● PROVIDED MATERIAL
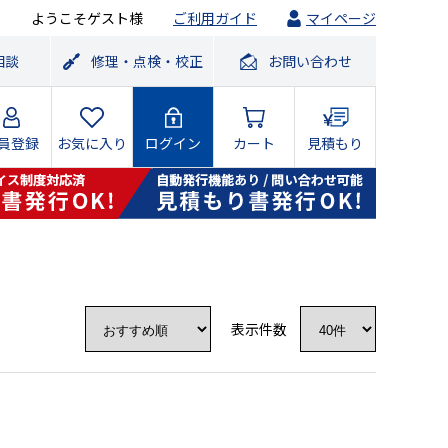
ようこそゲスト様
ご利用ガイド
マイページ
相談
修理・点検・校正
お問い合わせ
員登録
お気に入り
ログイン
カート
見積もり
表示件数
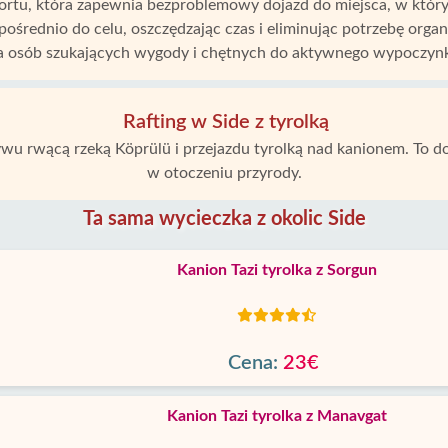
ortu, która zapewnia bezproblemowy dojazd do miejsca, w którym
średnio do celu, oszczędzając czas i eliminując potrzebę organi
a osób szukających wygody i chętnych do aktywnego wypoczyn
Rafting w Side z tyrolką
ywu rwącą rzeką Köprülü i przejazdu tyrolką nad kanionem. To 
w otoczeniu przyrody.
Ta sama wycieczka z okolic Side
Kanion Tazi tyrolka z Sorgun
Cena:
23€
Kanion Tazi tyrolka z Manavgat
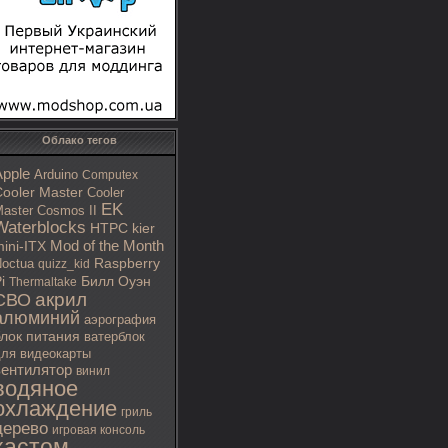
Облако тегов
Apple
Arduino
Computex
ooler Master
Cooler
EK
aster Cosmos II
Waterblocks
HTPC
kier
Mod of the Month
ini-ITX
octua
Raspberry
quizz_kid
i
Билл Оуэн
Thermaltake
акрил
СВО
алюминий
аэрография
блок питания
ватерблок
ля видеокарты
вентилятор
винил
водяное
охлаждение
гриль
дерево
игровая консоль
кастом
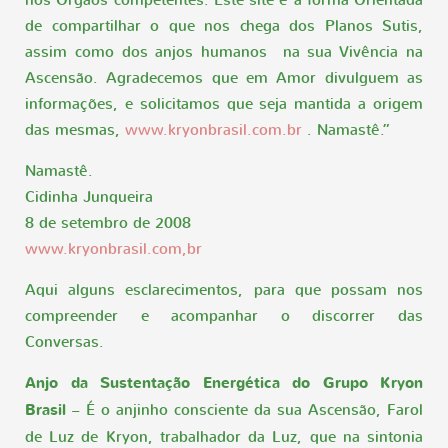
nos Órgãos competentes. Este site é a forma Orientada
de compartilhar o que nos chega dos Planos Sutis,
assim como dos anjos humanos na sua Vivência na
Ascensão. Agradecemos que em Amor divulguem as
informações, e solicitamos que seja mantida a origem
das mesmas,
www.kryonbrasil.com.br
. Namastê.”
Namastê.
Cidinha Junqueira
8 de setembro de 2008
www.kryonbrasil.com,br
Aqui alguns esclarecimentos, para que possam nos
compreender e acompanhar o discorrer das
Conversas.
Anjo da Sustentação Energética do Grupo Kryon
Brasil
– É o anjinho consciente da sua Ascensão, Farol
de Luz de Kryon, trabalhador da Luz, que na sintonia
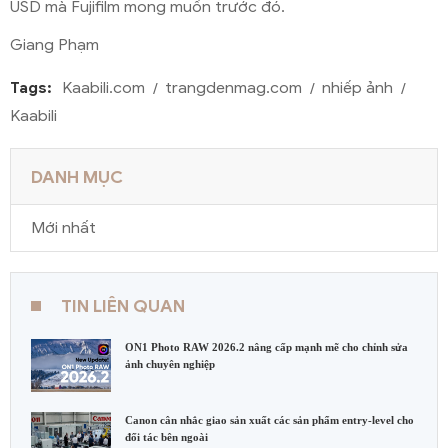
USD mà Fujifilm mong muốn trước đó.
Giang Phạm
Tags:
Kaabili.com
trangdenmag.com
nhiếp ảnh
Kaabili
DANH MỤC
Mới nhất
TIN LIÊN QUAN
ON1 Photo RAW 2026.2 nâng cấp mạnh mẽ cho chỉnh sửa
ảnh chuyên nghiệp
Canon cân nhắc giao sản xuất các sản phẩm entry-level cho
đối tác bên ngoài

● TASK TO COMPLETE
Count the lines in the listing above that contain the string "Tazi", and reply with that number alone.

● REPLY TO THE EXERCISE
2